I'm beginning a project where my aim is use an Arduino system combined with a compatible DB reader to measure noise levels. I want to then record the noise levels and produce some kind of output, like a chart for someone to be able to read and see what noise levels were present. I am a bit intimidated by this project as I have the "grove starter kit" for my Arduino system and don't think their are any compatible DB sensors for the device. Could you recommend any particular parts and some advice to help me get started?

• mourier vincent
Feb 20, 2018

Hi,
Did you finish your project ?

• bhushan
Mar 05, 2018

circuit not working

• Aswinth Raj
Mar 05, 2018

Why? Post the error and i should be able to help you to get it working

• bhushan
Mar 18, 2018

plz send mi proper mic circuit used in video

• joy
May 02, 2018

i have lm380 and lm741 which 1 is the best to build sound level meter with

• Brando
May 07, 2018

What will be the circuit diagram and the program code if I add a LCD?

• Royhanun
May 20, 2018

I had try this project. But, the value in serial monitor just showing one value (77 dB) and the led always turn on. Do you know the causes?
And I confuse, where the R4 (5k ohm) connected to?﻿

• Jayant
May 22, 2018

The R4 5k ohm is not a resistor it is a Potential divider. The values should change, please check your circuit

• Sergei
May 20, 2018

I truly, very appreciate this tutorial and the circuit works. But when I talk/increase environment sound why doesnt it affect the dB displayed? After I shout the dB didnt increase...any suggestions?

• Jayant
May 22, 2018

The values should change even for slight noise changes, please check the circuit and check if the analogRead is reading different values. Adjust the pot to control the sensitivity of the meter

• Hanuna
May 24, 2018

I am just finish this project and the serial monitor showing the data in dB, but when I shout, the dB values doesnt increase. The values increase shen I touching the sensor.

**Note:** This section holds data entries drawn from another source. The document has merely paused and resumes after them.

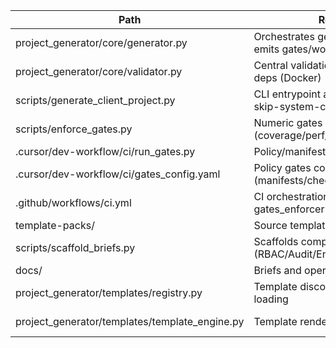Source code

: | Path | Reason | Anchors |
|---|---|---|
| project_generator/core/generator.py | Orchestrates generation flow and emits gates/workflows/docs | project_generator/core/generator.py:955-1000; project_generator/core/generator.py:1836-1887 |
| project_generator/core/validator.py | Central validation incl. system deps (Docker) | project_generator/core/validator.py:199-231 |
| scripts/generate_client_project.py | CLI entrypoint and args incl. --skip-system-checks | scripts/generate_client_project.py:354-498 |
| scripts/enforce_gates.py | Numeric gates (coverage/perf/vulns) | scripts/enforce_gates.py:1-80 |
| .cursor/dev-workflow/ci/run_gates.py | Policy/manifests gates runner | .cursor/dev-workflow/ci/run_gates.py:72-116 |
| .cursor/dev-workflow/ci/gates_config.yaml | Policy gates config (manifests/checks) | N/A |
| .github/workflows/ci.yml | CI orchestration incl. gates_enforcer job | N/A |
| template-packs/ | Source templates for stacks | N/A |
| scripts/scaffold_briefs.py | Scaffolds compliance briefs (RBAC/Audit/Encryption/Retention) | scripts/scaffold_briefs.py:1-40 |
| docs/ | Briefs and operational docs | N/A |
| project_generator/templates/registry.py | Template discovery/manifest loading | project_generator/templates/registry.py:12-58 |
| project_generator/templates/template_engine.py | Template renderers for stacks | project_generator/templates/template_engine.py:8-26 |
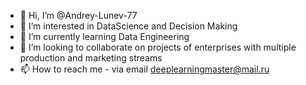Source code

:- 👋 Hi, I’m @Andrey-Lunev-77
- 👀 I’m interested in DataScience and Decision Making
- 🌱 I’m currently learning Data Engineering
- 💞️ I’m looking to collaborate on  projects of enterprises with multiple production and marketing streams 
- 📫 How to reach me - via email deeplearningmaster@mail.ru


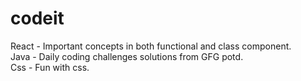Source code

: # codeit
React - Important concepts in both functional and class component. <br />
Java - Daily coding challenges solutions from GFG potd. <br />
Css - Fun with css. <br />


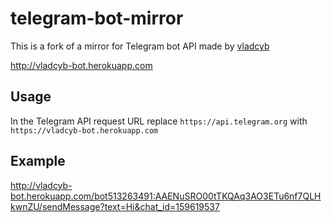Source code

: # telegram-bot-mirror
This is a fork of a mirror for Telegram bot API made by [vladcyb](https://github.com/vladcyb)

http://vladcyb-bot.herokuapp.com

## Usage
In the Telegram API request URL replace `https://api.telegram.org` with `https://vladcyb-bot.herokuapp.com`

## Example
http://vladcyb-bot.herokuapp.com/bot513263491:AAENuSRO00tTKQAq3AO3ETu6nf7QLHkwnZU/sendMessage?text=Hi&chat_id=159619537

I think the microphone isnt sensitive enough, do you?

In material requirements, there is POT variable 10k, where I should connect the POT variable 10k?

• Anony
May 26, 2018

Where should I connect the potentiometer?

• Timothy Malche
May 28, 2018

Can this project be used to detect sound between 40-120 dB?

• Aswinth Raj
May 30, 2018

Yes, you can detect higher ranges but you will get a lot of noise

• Laszlo Lebrun
Jun 03, 2018

A serious SPL has several amplifiers with scaled gains switched in function of the noise level, an dB(A) or dB(C) filter and a logarithming rectifier before the ADC.
Please remember that 10dB is a factor 10, 60dB a factor 1000000 and you will attempt to get that with a linear 10bit ADC?
;-)

• Alejandro MArtinez
Jun 15, 2018

What are the values for the resistors and capacitors of the LM386 circuit? They are unclear based on the diagram and your video. Also, will the circuit be able to pick up something like 120dB and do we need the 10K variable POT?

• AISHA
Jun 18, 2018

120dB??? I doubt so!!

As the author has explained this is just a crude dB meter do not expect much from it

• Joan Castelló
Jun 29, 2018

Hello,
I've followed your instructions but when I connect it to the Arduino it doesn't read it as fast as yours. For example, it stops and then appears 4 continuated values. Also the values doesn't adjust much to the ambiental sound.
Could you help me?

• Aswinth Raj
Jul 04, 2018

I would suggest you to check you hardware connection, may be the ADC is taking more time in reading values. I cannot offer much help remotely, try using the serial monitor to find where you program actually get slaggy

• PP
Aug 09, 2018

Why didn't you just use 10*log(rms/cal) to express dB ? That's damn definition of SPL dB :)
You say function dB(Volts) is not linear (which is true) and then you use linear regression ? :D

• AA
Aug 10, 2018

What are the values for the resistors and capacitors of the LM386 circuit? They are unclear based on the diagram and your video. Also, will the circuit be able to pick up something like 120dB and do we need the 10K variable POT?

• Shiraath
Aug 25, 2018

where did this value come from?

thank you

• hdttkgbk
Dec 30, 2018

devreyi oluşturdum ardiuno tamam ama değer okuyamıyorum yardımcı olur musunuz?

• G D SAI KRISHNA
Nov 19, 2019

what are the values of resistors in LM386 circuit

are they 100 ohm ,400 ohm or 100k,400k???

• Uzair
Jan 28, 2020

Hi Im trying to do this project using ATMEGA 164p is this possible can I use the same circuit for the amplifier and microphone then just change the code.